This repository contains supplementary code for the paper MUSCO: Multi-Stage COmpression of neural networks. It demonstrates how a neural network with convolutional and fully connected layers can be compressed using iterative tensor decomposition of weight tensors.
numpy
scipy
scikit-tensor-py3
tensorly-musco
absl-py
tqdm
tensorflow-gpu (TensorRT support)
pip install musco-tf
from musco.tf import CompressorVBMF, Optimizer
model = load_model("model.h5")
compressor = CompressorVBMF(model)
while True:
model = compressor.compress_iteration(number=5)
# Fine-tune compressed model.
# Compressor decomposes 5 layers on each iteration
# and returns compressed model. You have to fine-tune
# model after each iteration to restore accuracy.
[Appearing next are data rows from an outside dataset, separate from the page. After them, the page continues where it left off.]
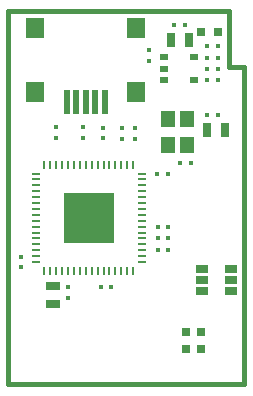
<source format=gtp>
G04 (created by PCBNEW-RS274X (2010-08-11 BZR 2448)-unstable) date Thu 16 Jun 2011 10:10:32 CST*
G01*
G70*
G90*
%MOIN*%
G04 Gerber Fmt 3.4, Leading zero omitted, Abs format*
%FSLAX34Y34*%
G04 APERTURE LIST*
%ADD10C,0.001000*%
%ADD11C,0.015000*%
%ADD12R,0.031400X0.031400*%
%ADD13R,0.009800X0.031500*%
%ADD14R,0.031500X0.009800*%
%ADD15R,0.171300X0.171300*%
%ADD16R,0.018100X0.018100*%
%ADD17R,0.025000X0.045000*%
%ADD18R,0.045000X0.025000*%
%ADD19R,0.030000X0.020000*%
%ADD20R,0.039400X0.027600*%
%ADD21R,0.019700X0.078700*%
%ADD22R,0.063000X0.070900*%
%ADD23R,0.045300X0.055100*%
G04 APERTURE END LIST*
G54D10*
G54D11*
X47244Y-51811D02*
X39370Y-51811D01*
X47244Y-41220D02*
X47244Y-41220D01*
X46732Y-41221D02*
X47244Y-41221D01*
X46732Y-39370D02*
X46732Y-41220D01*
X39370Y-51811D02*
X39370Y-39370D01*
X47244Y-41220D02*
X47244Y-51811D01*
X39370Y-39370D02*
X46732Y-39370D01*
G54D12*
X46375Y-40080D03*
X45785Y-40080D03*
X45800Y-50645D03*
X45800Y-50055D03*
X45300Y-50645D03*
X45300Y-50055D03*
G54D13*
X43530Y-44490D03*
X43333Y-44490D03*
X43136Y-44490D03*
X42939Y-44490D03*
X42743Y-44490D03*
X42546Y-44490D03*
X42349Y-44490D03*
X42152Y-44490D03*
X41955Y-44490D03*
X41758Y-44490D03*
X41561Y-44490D03*
X41365Y-44490D03*
X41168Y-44490D03*
X40971Y-44490D03*
X40774Y-44490D03*
X40577Y-44490D03*
G54D14*
X40282Y-44785D03*
X40282Y-44982D03*
X40282Y-45179D03*
X40282Y-45376D03*
X40282Y-45573D03*
X40282Y-45770D03*
X40282Y-45966D03*
X40282Y-46163D03*
X40282Y-46360D03*
X40282Y-46557D03*
X40282Y-46754D03*
X40282Y-46951D03*
X40282Y-47147D03*
X40282Y-47344D03*
X40282Y-47541D03*
X40282Y-47738D03*
G54D13*
X40577Y-48033D03*
X40774Y-48033D03*
X40971Y-48033D03*
X41168Y-48033D03*
X41365Y-48033D03*
X41561Y-48033D03*
X41758Y-48033D03*
X41955Y-48033D03*
X42152Y-48033D03*
X42349Y-48033D03*
X42546Y-48033D03*
X42743Y-48033D03*
X42939Y-48033D03*
X43136Y-48033D03*
X43333Y-48033D03*
X43530Y-48033D03*
G54D14*
X43825Y-47738D03*
X43825Y-47541D03*
X43825Y-47344D03*
X43825Y-47147D03*
X43825Y-46951D03*
X43825Y-46754D03*
X43825Y-46557D03*
X43825Y-46360D03*
X43825Y-46163D03*
X43825Y-45966D03*
X43825Y-45770D03*
X43825Y-45573D03*
X43825Y-45376D03*
X43825Y-45179D03*
X43825Y-44982D03*
X43825Y-44785D03*
G54D15*
X42054Y-46262D03*
G54D16*
X45110Y-44440D03*
X45460Y-44440D03*
X43587Y-43618D03*
X43587Y-43268D03*
X44050Y-41025D03*
X44050Y-40675D03*
X44710Y-46950D03*
X44360Y-46950D03*
X44710Y-46570D03*
X44360Y-46570D03*
X46010Y-41300D03*
X46360Y-41300D03*
X46010Y-40920D03*
X46360Y-40920D03*
X44900Y-39840D03*
X45250Y-39840D03*
X42450Y-48580D03*
X42800Y-48580D03*
X44360Y-47330D03*
X44710Y-47330D03*
X39780Y-47560D03*
X39780Y-47910D03*
X41360Y-48570D03*
X41360Y-48920D03*
X44340Y-44790D03*
X44690Y-44790D03*
X43169Y-43268D03*
X43169Y-43618D03*
X41870Y-43248D03*
X41870Y-43598D03*
X46360Y-40540D03*
X46010Y-40540D03*
X46010Y-42850D03*
X46360Y-42850D03*
X46010Y-41680D03*
X46360Y-41680D03*
G54D17*
X44780Y-40340D03*
X45380Y-40340D03*
X45980Y-43350D03*
X46580Y-43350D03*
G54D18*
X40870Y-48530D03*
X40870Y-49130D03*
G54D19*
X44550Y-40915D03*
X44550Y-41665D03*
X45550Y-40915D03*
X44550Y-41290D03*
X45550Y-41665D03*
G54D20*
X45840Y-47960D03*
X45840Y-48335D03*
X45840Y-48708D03*
X46784Y-48710D03*
X46784Y-48332D03*
X46784Y-47960D03*
G54D21*
X41320Y-42393D03*
X41635Y-42393D03*
X41950Y-42393D03*
X42265Y-42393D03*
X42580Y-42393D03*
G54D22*
X40257Y-42078D03*
X43643Y-42078D03*
X40257Y-39933D03*
X43643Y-39933D03*
G54D16*
X40949Y-43598D03*
X40949Y-43248D03*
X42539Y-43602D03*
X42539Y-43252D03*
G54D23*
X44690Y-42970D03*
X44690Y-43836D03*
X45320Y-43836D03*
X45320Y-42970D03*
M02*

</source>
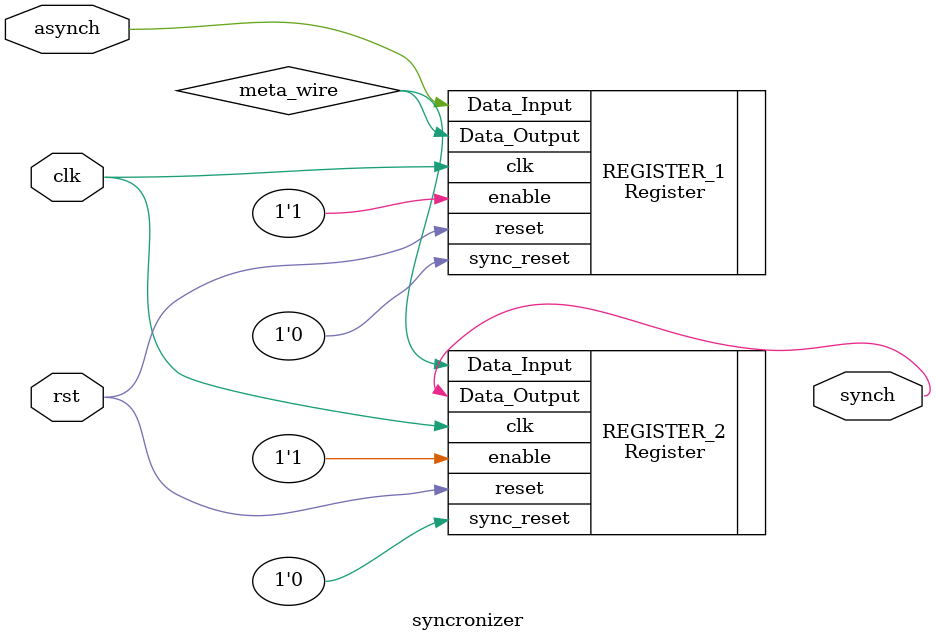
<source format=sv>
module syncronizer
(
  input asynch,
  input clk,
  input rst,
  output synch
  );
//------------------------wires---------------------------
  bit meta_wire;

  Register
#(.Word_Length(1))     REGISTER_1
 (
   // Input Ports
   .clk(clk),
   .reset(rst),
   .Data_Input(asynch),
   .enable(1'b1),
   .sync_reset(1'b0),
   // Output Ports
   .Data_Output(meta_wire)
 );

 Register
  #(.Word_Length(1))     REGISTER_2
  (
    // Input Ports
    .clk(clk),
    .reset(rst),
    .Data_Input(meta_wire),
    .enable(1'b1),
    .sync_reset(1'b0),
    // Output Ports
    .Data_Output(synch)
  );
endmodule

</source>
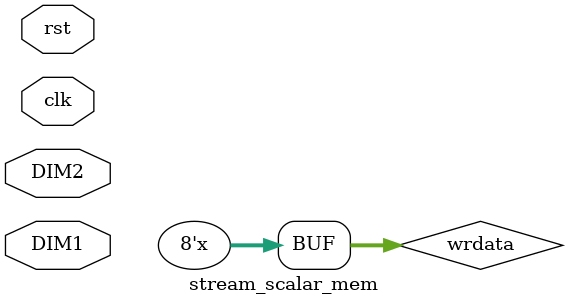
<source format=sv>
`timescale 1ps / 1ps

module stream_scalar_mem
#(
    parameter integer D_W          = 8,
    parameter integer MATRIXSIZE_W = 24
)
(
    input  wire clk,
    input  wire rst,

    axi_stream_if.axi_in            in_sca,
    axi_stream_if.axi_out           out_sca,

    input  wire [MATRIXSIZE_W-1:0]  DIM1,
    input  wire [MATRIXSIZE_W-1:0]  DIM2
);

wire signed [D_W-1:0] wrdata;
reg  signed [D_W-1:0] rddata;

// reg [ADDR_W-1:0] wraddr = 0;
reg [MATRIXSIZE_W-1:0] rdaddr = 0;
reg [MATRIXSIZE_W-1:0] rdcntr = 0;

wire write_hs;
wire read_hs;

wire write_last;
wire read_last;

wire write_start;
wire read_start;

wire write_stall;
wire read_stall;

typedef enum logic [1:0] {
    WRRESET = 2'b00,
    WRIDLE = 2'b01,
    WRDATA = 2'b10
} wstate_t;

typedef enum logic [1:0] {
    RDRESET = 2'b00,
    RDIDLE = 2'b01,
    RDDATA = 2'b10
} rstate_t;

wstate_t wstate, wnext;
rstate_t rstate, rnext;

// WRITE

assign wrdata = in_sca.tdata[D_W-1:0];
assign in_sca.tready = (wstate == WRDATA);
assign write_hs = in_sca.tvalid & in_sca.tready;
assign write_last = write_hs & in_sca.tlast;
assign write_start = (rstate == RDIDLE);

always @(posedge clk) begin
    if (rst) begin
        wstate <= WRRESET;
    end else begin
        wstate <= wnext;
    end
end

always @(*) begin
    case (wstate)
        WRIDLE:
            wnext = (write_start) ? WRDATA : WRIDLE;
        WRDATA:
            wnext = (write_last) ? WRIDLE : WRDATA;
        default:
            wnext = WRIDLE;
    endcase
end

// READ

assign out_sca.tdata = rddata;
assign out_sca.tvalid = (rstate == RDDATA);
assign out_sca.tlast = (rdaddr == DIM2-1) & (rdcntr == DIM1-1);
assign read_hs = out_sca.tvalid & out_sca.tready;
assign read_last = read_hs & out_sca.tlast;
assign read_start = write_last;

always @(posedge clk) begin
    if (rst) begin
        rstate <= RDRESET;
    end else begin
        rstate <= rnext;
    end
end

always @(*) begin
    case (rstate)
        RDIDLE:
            rnext = (read_start) ? RDDATA : RDIDLE;
        RDDATA:
            rnext = (read_last) ? RDIDLE : RDDATA;
        default:
            rnext = RDIDLE;
    endcase
end

always @(posedge clk) begin
    if (rst) begin
        rdaddr <= 0;
        rdcntr <= 0;
    end else begin
        if (read_hs) begin
            rdaddr <= rdaddr + 1;
            if (rdaddr == DIM2-1) begin
                rdaddr <= 0;
                rdcntr <= rdcntr + 1;
                if (rdcntr == DIM1-1) begin
                    rdcntr <= 0;
                end
            end
        end
    end
end

always @(posedge clk) begin
    if (rst) begin
        rddata <= 0;
    end else begin
        if (write_hs) begin
            rddata <= wrdata;
        end
    end
end

endmodule

</source>
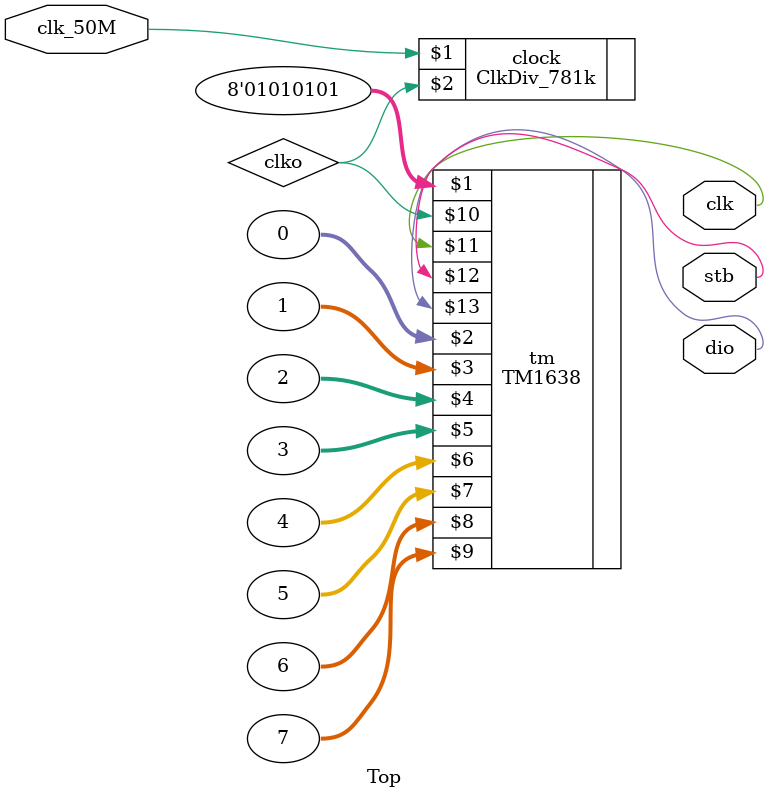
<source format=v>
`timescale 1ns / 1ps
module Top(
	input  clk_50M,
	output wire clk,
	output wire stb,
	output wire dio
    );
wire clko;
ClkDiv_781k clock(clk_50M, clko);
wire [3:0] seg[7:0];
TM1638 tm (8'b01010101,0,1,2,3,4,5,6,7,
		clko,
		clk,
		stb,
		dio);


endmodule

</source>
# Compressor automatically selects the best parameters
# for decomposition on each iteration.
# You can freeze and quantize model after compression.
optimizer = Optimizer(precision="FP16", max_batch_size=16)
optimizer.freeze(model)
optimizer.optimize("frozen.pb")
If you used our research, we kindly ask you to cite the corresponding paper.
@article{gusak2019one,
title={MUSCO: Multi-Stage Compression of neural networks},
author={Gusak, Julia and Kholiavchenko, Maksym and Ponomarev, Evgeny and Markeeva, Larisa and Oseledets, Ivan and Cichocki, Andrzej},
journal={arXiv preprint arXiv:1903.09973},
year={2019}
}
Project is distributed under Apache License 2.0.